Lo smart working funziona (e proseguirà anche dopo l’emergenza)
Costrette a dover attuare politiche di lavoro agile per rispettare le disposizioni governative e limitare il contagio, il 73% delle aziende tricolore ha introdotto lo smart working in maniera “massiva”, ovvero applicato al maggior numero di persone. Solo una minoranza non è invece riuscita (o non ha avuto la possibilità) a implementarlo in maniera altrettanto estesa: il 17% è riuscita ad attuarlo solo in maniera contenuta e circoscritta ad alcune aree / funzioni, mentre un’azienda su dieci lo applica marginalmente, ovvero in maniera riservata a specifiche figure. Sono soprattutto le multinazionali straniere con una sede in Italia ad aver attivato le politiche di lavoro agile: il 90% è già in smart working. La percentuale tuttavia cala se si osservano le aziende italiane con delle sedi estere e le aziende solo italiane: delle prime, è il 67% ad aver attivato pienamente lo smart working, mentre per quanto riguarda le seconde lo hanno fatto solo tre aziende su cinque. Le aziende italiane hanno quindi scoperto che lo smart working funziona: ben il 90% esprime un giudizio favorevole in termini di efficienza e gestione ottimale dell’attività lavorativa. Non solo: per due aziende su cinque - in particolare quelle attive nei settori finance, utilities e Tlc - i cambiamenti organizzativi introdotti in questo periodo saranno continuativi anche a emergenza finita. Una pratica che è stata dunque particolarmente apprezzata e che, malgrado le circostanze in cui è stata introdotta, è destinata durare nel tempo.
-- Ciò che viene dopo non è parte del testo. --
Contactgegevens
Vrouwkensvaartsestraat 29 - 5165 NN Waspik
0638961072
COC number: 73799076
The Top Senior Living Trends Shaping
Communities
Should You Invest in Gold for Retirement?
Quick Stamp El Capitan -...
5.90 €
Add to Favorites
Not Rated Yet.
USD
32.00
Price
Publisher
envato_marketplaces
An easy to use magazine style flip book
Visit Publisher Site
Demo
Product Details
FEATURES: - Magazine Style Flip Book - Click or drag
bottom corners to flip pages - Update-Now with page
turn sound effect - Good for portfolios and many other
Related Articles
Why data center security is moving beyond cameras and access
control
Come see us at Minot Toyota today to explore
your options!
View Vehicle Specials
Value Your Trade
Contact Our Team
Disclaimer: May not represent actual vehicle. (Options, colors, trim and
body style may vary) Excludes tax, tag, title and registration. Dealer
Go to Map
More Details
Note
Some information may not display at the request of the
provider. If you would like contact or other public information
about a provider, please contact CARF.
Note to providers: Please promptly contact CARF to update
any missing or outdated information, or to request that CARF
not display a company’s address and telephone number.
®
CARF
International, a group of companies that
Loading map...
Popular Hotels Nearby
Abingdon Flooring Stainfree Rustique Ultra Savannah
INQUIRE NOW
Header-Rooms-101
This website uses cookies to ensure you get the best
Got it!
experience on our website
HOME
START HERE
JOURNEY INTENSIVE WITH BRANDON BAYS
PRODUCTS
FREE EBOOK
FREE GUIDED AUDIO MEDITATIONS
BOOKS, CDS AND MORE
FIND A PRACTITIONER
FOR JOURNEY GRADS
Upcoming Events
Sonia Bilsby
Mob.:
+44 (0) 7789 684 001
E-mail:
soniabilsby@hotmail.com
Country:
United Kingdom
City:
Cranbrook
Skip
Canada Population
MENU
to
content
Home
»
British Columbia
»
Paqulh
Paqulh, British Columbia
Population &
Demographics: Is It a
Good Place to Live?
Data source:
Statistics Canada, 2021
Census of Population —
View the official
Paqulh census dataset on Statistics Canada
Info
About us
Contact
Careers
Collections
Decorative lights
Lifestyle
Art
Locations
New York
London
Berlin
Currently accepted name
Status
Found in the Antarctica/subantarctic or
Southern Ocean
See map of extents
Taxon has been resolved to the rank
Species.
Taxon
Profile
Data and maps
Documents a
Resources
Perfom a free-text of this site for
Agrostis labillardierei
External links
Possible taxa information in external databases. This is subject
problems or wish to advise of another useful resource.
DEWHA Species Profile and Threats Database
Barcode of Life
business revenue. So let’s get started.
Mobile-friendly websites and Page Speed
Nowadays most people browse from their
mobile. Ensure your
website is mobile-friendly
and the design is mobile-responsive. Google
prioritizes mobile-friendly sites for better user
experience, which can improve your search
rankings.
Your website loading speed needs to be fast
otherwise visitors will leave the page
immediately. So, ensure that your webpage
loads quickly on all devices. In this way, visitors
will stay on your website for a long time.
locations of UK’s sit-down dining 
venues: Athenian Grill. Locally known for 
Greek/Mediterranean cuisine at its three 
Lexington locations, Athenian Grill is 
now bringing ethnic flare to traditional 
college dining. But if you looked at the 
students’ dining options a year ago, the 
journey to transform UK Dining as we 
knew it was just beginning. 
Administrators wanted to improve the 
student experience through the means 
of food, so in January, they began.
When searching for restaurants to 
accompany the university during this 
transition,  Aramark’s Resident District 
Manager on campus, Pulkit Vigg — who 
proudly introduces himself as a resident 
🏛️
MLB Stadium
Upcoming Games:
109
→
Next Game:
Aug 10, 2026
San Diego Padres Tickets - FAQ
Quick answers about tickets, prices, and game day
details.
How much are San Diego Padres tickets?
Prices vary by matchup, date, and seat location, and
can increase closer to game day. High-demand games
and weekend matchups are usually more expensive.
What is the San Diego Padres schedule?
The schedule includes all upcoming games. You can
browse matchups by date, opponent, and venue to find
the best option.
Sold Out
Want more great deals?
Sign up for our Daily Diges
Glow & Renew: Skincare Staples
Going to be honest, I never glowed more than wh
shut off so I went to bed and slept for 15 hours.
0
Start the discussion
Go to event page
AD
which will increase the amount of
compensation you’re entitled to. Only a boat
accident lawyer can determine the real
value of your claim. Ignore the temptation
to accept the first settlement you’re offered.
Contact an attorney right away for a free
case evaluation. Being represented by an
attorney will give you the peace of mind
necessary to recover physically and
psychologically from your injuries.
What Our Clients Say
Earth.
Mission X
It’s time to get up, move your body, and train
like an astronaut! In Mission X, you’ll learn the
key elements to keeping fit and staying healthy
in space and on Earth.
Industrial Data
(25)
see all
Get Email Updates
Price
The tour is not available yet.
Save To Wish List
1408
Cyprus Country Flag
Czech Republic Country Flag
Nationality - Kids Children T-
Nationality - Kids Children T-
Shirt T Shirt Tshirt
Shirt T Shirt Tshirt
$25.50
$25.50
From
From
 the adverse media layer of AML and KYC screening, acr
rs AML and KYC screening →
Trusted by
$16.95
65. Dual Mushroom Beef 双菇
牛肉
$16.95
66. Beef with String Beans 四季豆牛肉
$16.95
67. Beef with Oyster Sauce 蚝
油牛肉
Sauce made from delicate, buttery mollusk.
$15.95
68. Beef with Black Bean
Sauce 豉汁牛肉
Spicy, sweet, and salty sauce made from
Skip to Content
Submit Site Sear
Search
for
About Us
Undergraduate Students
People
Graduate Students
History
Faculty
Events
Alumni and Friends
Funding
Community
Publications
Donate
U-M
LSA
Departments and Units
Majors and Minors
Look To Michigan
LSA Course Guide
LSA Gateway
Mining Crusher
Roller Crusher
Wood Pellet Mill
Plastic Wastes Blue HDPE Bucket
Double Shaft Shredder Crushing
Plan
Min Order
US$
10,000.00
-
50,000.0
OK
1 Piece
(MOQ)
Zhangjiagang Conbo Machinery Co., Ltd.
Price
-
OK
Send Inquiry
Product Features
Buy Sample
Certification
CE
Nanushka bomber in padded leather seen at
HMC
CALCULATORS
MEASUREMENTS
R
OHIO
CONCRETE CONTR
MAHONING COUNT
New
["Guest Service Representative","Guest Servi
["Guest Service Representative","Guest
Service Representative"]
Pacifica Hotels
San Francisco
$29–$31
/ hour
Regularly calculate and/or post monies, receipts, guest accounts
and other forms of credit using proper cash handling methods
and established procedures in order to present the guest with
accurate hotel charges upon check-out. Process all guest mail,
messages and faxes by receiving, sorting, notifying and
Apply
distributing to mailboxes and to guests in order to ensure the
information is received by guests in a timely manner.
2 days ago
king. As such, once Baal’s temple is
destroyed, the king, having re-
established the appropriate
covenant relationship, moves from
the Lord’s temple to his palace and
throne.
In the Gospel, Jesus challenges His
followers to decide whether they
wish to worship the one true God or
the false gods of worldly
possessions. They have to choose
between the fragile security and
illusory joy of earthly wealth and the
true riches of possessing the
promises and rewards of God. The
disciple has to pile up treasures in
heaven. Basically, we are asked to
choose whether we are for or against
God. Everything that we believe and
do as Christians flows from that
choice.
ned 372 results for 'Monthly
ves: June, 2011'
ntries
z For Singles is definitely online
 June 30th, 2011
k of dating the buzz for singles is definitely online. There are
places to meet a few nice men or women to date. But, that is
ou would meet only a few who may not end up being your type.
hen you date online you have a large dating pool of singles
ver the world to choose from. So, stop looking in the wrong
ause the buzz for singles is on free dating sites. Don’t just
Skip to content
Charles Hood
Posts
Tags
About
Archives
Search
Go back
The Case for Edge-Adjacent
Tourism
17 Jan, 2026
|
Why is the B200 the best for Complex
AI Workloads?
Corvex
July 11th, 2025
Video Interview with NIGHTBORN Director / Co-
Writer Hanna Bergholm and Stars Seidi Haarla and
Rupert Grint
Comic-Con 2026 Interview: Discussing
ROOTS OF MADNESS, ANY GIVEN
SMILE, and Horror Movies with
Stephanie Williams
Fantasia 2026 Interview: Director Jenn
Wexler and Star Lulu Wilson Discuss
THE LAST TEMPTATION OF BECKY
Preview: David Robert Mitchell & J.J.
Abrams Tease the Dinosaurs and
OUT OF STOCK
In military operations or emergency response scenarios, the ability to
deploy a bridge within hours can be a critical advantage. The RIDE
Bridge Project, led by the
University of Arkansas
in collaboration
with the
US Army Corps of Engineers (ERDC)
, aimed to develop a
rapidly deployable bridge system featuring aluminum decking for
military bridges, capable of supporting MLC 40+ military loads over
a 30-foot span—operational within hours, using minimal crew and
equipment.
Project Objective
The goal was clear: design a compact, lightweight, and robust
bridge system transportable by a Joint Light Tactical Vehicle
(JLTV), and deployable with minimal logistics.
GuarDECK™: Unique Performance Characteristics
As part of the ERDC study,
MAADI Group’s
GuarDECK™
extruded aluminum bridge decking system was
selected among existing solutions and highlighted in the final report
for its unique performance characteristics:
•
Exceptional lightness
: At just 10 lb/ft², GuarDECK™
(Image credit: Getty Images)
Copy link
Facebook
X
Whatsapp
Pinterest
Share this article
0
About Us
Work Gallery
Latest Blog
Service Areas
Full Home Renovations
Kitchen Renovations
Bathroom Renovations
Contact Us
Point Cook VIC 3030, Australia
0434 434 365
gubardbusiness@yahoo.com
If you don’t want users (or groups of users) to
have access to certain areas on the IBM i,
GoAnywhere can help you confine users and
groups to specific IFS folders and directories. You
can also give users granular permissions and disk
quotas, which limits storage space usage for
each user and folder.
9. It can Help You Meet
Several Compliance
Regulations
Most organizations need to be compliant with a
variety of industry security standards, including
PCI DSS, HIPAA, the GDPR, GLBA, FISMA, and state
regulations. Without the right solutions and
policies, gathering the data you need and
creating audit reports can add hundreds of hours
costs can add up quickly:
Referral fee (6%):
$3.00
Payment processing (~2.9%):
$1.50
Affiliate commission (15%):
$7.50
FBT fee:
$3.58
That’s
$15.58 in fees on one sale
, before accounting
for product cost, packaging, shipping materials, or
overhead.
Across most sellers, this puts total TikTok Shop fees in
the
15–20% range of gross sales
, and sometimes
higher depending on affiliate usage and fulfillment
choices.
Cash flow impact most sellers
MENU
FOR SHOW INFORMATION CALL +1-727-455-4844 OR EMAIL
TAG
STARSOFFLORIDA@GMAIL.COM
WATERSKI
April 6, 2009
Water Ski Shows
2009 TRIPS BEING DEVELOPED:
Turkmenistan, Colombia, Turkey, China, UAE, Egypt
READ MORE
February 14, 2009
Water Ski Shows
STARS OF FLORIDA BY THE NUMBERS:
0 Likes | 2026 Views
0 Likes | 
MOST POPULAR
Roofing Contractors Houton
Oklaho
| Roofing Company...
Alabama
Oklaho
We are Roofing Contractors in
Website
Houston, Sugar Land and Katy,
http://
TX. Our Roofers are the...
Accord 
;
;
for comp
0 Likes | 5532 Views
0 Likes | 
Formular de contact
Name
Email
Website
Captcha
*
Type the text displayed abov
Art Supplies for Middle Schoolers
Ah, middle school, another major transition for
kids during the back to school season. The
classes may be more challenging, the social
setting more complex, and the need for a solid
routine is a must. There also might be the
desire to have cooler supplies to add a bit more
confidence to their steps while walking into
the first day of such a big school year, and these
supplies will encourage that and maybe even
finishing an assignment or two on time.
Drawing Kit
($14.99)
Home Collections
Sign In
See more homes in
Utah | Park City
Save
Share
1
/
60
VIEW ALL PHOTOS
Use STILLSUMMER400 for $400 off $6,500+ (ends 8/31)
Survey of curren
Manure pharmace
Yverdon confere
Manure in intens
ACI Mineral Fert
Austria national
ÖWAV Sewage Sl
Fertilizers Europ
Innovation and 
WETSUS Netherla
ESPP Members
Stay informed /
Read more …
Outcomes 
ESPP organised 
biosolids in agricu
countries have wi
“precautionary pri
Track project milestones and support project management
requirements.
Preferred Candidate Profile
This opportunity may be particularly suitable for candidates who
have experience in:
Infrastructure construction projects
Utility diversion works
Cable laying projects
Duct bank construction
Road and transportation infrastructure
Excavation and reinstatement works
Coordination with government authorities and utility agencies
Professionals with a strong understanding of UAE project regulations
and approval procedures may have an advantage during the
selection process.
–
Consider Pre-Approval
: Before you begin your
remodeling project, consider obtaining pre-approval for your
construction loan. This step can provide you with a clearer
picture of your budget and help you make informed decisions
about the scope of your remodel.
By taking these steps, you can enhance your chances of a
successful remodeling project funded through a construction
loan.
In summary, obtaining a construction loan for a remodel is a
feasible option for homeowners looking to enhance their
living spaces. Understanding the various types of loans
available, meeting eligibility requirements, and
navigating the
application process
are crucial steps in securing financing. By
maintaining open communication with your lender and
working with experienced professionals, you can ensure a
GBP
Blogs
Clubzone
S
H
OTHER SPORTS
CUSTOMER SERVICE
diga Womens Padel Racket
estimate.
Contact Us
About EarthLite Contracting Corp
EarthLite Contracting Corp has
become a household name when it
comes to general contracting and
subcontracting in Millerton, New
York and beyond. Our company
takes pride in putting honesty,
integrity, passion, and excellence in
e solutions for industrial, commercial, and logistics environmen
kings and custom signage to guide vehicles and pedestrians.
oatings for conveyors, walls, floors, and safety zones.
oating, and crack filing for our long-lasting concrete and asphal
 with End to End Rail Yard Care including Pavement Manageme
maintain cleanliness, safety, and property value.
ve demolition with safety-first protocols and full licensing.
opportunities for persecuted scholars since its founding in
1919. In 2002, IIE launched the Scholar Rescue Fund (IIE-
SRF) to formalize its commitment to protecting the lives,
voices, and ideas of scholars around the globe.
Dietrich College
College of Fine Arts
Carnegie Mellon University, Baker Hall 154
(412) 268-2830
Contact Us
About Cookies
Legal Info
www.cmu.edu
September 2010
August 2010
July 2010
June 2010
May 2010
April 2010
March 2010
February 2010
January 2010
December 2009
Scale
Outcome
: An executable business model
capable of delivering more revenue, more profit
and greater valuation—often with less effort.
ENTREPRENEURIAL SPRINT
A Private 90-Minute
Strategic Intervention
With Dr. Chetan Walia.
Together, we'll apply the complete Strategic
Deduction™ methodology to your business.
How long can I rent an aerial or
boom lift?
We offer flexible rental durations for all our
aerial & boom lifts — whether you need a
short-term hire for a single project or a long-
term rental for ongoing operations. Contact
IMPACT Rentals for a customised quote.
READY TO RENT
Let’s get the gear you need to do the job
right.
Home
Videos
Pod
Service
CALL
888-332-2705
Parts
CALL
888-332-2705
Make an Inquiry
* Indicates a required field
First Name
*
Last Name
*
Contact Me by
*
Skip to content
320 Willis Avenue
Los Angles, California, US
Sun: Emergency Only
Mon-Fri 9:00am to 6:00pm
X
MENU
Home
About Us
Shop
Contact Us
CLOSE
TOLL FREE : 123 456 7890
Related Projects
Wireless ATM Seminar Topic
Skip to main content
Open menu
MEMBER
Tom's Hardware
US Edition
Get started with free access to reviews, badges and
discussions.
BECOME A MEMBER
Le prospettive: timori per il futuro, ma un’azienda su tre rimane ottimista
La maggior parte delle aziende, il 67%, esprime timori che la situazione avrà ripercussioni particolarmente consistenti per un lungo periodo di tempo. Un terzo delle aziende è invece più ottimista e ritiene che la crisi possa risolversi nell’arco di qualche mese.